Assigned task 1
In the hedgehog bath thread, what does Alastrina say she would not advocate doing?

Excerpt provided
Start of Block
# Four Hedgies, One Tub (Pictures!)



## Alastrina (Sep 18, 2009)

So I'm hanging out with infamousrenie and her cutie pie Brillo, and we decided to have a hedgie party! Since they don't have a pool, we decided to adjourn to the bathroom for a footbath party!





































And post bath, everyone annointed with the same spot on the couch!



















How adorable was that?!


----------



## infamousrenie (Dec 18, 2010)

It was so much fun to watch! I'm glad Brillo approved of his new friends!


----------



## tobyluvr2000 (Apr 24, 2011)

Oh my gosh! They're so cute! They look like they enjoy bathtime


----------



## Kenzy (May 10, 2011)

That's adorable! It looks like the hedgie party was so much fun!  One question though... they all got along? :shock:


----------



## Alastrina (Sep 18, 2009)

Well, Brillo tried to nom on Mac a little, but he was taking a mouthful of quills and gumming on them like they do when they are about to anoint, there wasn't any fighting at all.

I was worried about them all being together because I've heard so many stories about hedgies not doing well together in any situation. I wouldn't advocate doing this with males and females, or with an aggressive male; all of these guys are pretty mild in personality and seemed to pretty much ignore one another, they were too busy trying to get away from us since we were giving them a bath ^_^

~Katie


----------



## susanaproenca (Aug 14, 2010)

Cute, cute, cute!!! And I'm SO jealous you got to hang out with Brillo! :lol:


----------



## LarryT (May 12, 2009)

Great pics!  Thanks for sharing!


----------



## CritterHeaven (Feb 21, 2011)

A wet pin cushion party. How funny!!


----------



## panda (May 23, 2011)

makes me wish i had a hedgie mom friend in the area! looks too fun!


----------



## PJM (May 7, 2010)

My first thought before I opened the thread was, where did Alastrina get the 4th hedgie!??
End of Block
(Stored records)
Start of Block
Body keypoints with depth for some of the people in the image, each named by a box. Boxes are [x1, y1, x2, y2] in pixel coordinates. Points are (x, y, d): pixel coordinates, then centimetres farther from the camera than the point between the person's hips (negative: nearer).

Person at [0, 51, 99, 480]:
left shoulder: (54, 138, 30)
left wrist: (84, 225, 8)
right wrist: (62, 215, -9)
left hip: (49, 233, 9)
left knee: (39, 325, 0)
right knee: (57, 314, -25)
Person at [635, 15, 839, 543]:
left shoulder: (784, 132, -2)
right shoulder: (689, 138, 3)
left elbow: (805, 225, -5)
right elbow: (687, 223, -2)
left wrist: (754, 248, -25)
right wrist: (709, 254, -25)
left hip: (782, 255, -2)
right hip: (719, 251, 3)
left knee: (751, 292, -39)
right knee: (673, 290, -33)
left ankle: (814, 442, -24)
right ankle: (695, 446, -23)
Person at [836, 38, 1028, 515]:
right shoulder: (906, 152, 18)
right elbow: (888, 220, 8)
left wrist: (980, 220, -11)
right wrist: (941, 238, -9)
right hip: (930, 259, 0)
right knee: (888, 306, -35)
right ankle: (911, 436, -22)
End of Block
Assigned task 2
Recast the stored records as a Markdown table with the columns Row and Line, covering only everything from the line that contains "right shoulder: (689, 138, 3)" down to the line that contains "right hip: (930, 259, 0)", both included, with blank lines left out.

Written reply 1
Putting males and females together, or doing it with an aggressive male.

Written reply 2
| Row | Line |
|---|---|
| 1 | right shoulder: (689, 138, 3) |
| 2 | left elbow: (805, 225, -5) |
| 3 | right elbow: (687, 223, -2) |
| 4 | left wrist: (754, 248, -25) |
| 5 | right wrist: (709, 254, -25) |
| 6 | left hip: (782, 255, -2) |
| 7 | right hip: (719, 251, 3) |
| 8 | left knee: (751, 292, -39) |
| 9 | right knee: (673, 290, -33) |
| 10 | left ankle: (814, 442, -24) |
| 11 | right ankle: (695, 446, -23) |
| 12 | Person at [836, 38, 1028, 515]: |
| 13 | right shoulder: (906, 152, 18) |
| 14 | right elbow: (888, 220, 8) |
| 15 | left wrist: (980, 220, -11) |
| 16 | right wrist: (941, 238, -9) |
| 17 | right hip: (930, 259, 0) |